Lesson #3: Managed Cloud Services are not a Life Insurance
Amazon EKS, Azure AKS, and Google GKE all are good solutions to consume Kubernetes resources while offloading some of the deployment and management efforts to the hyperscalers. “The situation started heating up when our applications showed seemingly random intermittent latency spikes. We immediately started iterating through a series of load testing scenarios, but struck out entirely when it came to identifying the problem pattern. It seemed unlikely for EKS to be the culprit, since Amazon was not aware of any container networking problems on their end," says a software developer for a major Indian IT services outsourcer. In the end, the problem turned out to be an integration issue between a microservice running on Amazon’s EC2 platform and a specific container image running on EKS.

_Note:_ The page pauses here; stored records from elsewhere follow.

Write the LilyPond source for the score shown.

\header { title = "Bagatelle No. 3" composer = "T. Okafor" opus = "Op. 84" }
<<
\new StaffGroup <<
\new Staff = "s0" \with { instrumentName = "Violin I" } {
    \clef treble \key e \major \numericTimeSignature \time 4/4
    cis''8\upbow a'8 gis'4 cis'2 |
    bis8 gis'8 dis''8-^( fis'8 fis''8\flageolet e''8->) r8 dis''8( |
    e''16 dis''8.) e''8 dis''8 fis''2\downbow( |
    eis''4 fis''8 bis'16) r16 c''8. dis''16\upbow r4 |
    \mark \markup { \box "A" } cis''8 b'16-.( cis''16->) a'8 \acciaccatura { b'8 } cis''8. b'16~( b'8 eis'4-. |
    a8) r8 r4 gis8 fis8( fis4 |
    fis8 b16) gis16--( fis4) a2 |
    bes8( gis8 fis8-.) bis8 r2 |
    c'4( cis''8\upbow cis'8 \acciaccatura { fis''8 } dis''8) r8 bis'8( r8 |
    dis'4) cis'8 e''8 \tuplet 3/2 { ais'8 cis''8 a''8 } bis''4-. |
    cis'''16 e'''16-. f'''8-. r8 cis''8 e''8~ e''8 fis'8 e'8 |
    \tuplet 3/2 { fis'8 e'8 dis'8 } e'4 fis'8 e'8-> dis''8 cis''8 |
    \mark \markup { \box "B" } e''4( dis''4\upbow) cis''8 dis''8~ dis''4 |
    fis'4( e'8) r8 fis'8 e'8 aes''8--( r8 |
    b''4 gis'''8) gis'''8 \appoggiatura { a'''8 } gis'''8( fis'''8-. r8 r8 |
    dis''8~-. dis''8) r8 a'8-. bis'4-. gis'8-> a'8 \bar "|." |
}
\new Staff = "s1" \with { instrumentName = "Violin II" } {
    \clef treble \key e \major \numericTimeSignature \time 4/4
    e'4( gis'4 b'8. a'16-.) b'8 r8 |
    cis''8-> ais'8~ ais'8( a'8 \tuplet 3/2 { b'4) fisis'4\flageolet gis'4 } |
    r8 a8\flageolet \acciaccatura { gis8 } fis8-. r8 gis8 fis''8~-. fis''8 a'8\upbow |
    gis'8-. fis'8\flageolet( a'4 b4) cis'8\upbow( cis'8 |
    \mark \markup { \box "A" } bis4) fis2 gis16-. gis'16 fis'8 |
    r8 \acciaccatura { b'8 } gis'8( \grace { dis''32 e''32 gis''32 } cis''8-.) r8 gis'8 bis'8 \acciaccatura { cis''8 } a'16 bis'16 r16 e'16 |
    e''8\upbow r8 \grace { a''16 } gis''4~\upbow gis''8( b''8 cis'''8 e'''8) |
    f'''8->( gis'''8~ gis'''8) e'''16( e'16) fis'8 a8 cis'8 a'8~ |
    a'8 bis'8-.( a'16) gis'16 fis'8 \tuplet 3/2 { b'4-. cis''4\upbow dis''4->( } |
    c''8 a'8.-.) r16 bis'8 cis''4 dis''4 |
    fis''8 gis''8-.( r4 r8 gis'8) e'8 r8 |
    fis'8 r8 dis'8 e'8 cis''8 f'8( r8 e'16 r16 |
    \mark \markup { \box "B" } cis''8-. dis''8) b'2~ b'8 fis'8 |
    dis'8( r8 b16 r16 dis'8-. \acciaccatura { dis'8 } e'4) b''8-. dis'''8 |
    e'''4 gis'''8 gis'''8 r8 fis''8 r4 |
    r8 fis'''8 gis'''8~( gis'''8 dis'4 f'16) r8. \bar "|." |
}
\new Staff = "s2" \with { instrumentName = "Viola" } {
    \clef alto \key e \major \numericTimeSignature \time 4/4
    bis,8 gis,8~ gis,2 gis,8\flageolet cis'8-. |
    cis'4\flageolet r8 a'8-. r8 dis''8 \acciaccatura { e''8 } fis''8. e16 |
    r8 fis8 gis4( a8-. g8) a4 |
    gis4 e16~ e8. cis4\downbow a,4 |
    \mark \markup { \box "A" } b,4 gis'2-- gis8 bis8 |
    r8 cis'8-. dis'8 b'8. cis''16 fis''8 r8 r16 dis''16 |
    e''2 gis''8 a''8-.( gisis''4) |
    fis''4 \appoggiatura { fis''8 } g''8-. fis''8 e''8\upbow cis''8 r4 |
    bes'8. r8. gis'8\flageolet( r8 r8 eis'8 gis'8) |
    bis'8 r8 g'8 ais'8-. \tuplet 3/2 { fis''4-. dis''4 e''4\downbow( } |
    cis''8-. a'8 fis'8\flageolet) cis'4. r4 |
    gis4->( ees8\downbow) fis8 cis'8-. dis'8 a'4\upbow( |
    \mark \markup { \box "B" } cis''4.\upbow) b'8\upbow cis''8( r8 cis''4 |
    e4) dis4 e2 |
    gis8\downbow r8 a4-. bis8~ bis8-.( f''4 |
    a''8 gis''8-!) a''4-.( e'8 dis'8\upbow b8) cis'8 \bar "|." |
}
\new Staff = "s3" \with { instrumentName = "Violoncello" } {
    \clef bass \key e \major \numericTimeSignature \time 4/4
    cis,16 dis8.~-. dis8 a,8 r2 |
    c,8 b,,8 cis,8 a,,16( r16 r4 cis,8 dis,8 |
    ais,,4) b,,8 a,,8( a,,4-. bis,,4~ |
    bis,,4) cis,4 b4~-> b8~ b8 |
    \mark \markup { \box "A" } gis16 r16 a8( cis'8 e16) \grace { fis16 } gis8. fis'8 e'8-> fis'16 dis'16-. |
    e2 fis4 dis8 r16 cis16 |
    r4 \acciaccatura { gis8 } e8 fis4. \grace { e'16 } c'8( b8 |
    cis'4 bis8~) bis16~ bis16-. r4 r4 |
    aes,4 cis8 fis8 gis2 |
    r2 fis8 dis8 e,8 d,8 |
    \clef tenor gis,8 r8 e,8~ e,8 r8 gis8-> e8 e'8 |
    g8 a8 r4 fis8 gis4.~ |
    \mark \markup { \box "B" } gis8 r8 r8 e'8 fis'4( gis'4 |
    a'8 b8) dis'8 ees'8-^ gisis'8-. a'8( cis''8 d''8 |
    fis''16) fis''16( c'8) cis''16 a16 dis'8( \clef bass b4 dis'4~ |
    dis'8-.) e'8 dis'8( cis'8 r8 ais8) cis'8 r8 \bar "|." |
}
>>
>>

The chart shows how Amazon’s managed Kubernetes service (EKS) still needs integration with the rest of the AWS universe. Each integration point brings a certain operational risk for Kubernetes applications (source: AWS).
Lesson #4: Blueprints Need to be Part of GitOps
“Having used Terraform across our organization for years, I can tell you that there is no such thing as infrastructure-independent application blueprints. The manual effort involved in continuously maintaining different sets of configuration parameters for different clouds makes no business sense,” said the VP of Corporate Cloud Operations of a major German online portal. “Our main challenge now is to keep all of the different blueprints under central control, centrally updated, and audit-ready. We are simply missing a unified control center where we can specify, code, and observe compliance controls across data center, AWS, Google Cloud, Azure, and any potential future deployment option.” This quote exactly describes the key requirement for “starting left,” which is: to be able to centrally manage and control applications throughout their lifecycle, we need one central repository storing all application and infrastructure code, without exception.
This brilliant single chart explanation of GitOps captures the importance of having all application and infrastructure code in one place (source: @luisfaceira).
Lesson #5: Backup and Restore Need a Refresh
“We found out the hard way that backing up entire application environments has become tricky when microservices and traditional enterprise applications are mixed together. At first, when we restored the quality control application for our CNC machines, we thought we were in the clear. However, then it turned out that there were seemingly inexplicable errors in the control data. Eventually, we found that these errors were due to one of our microservices dumping operations parameters to a local drive that was not part of the backup routine,” explained a software engineer at a metal parts manufacturer. This example illustrates that the traditional backup approach needs to be replaced with a new application-centric paradigm, where coding around backup coverage is no longer possible.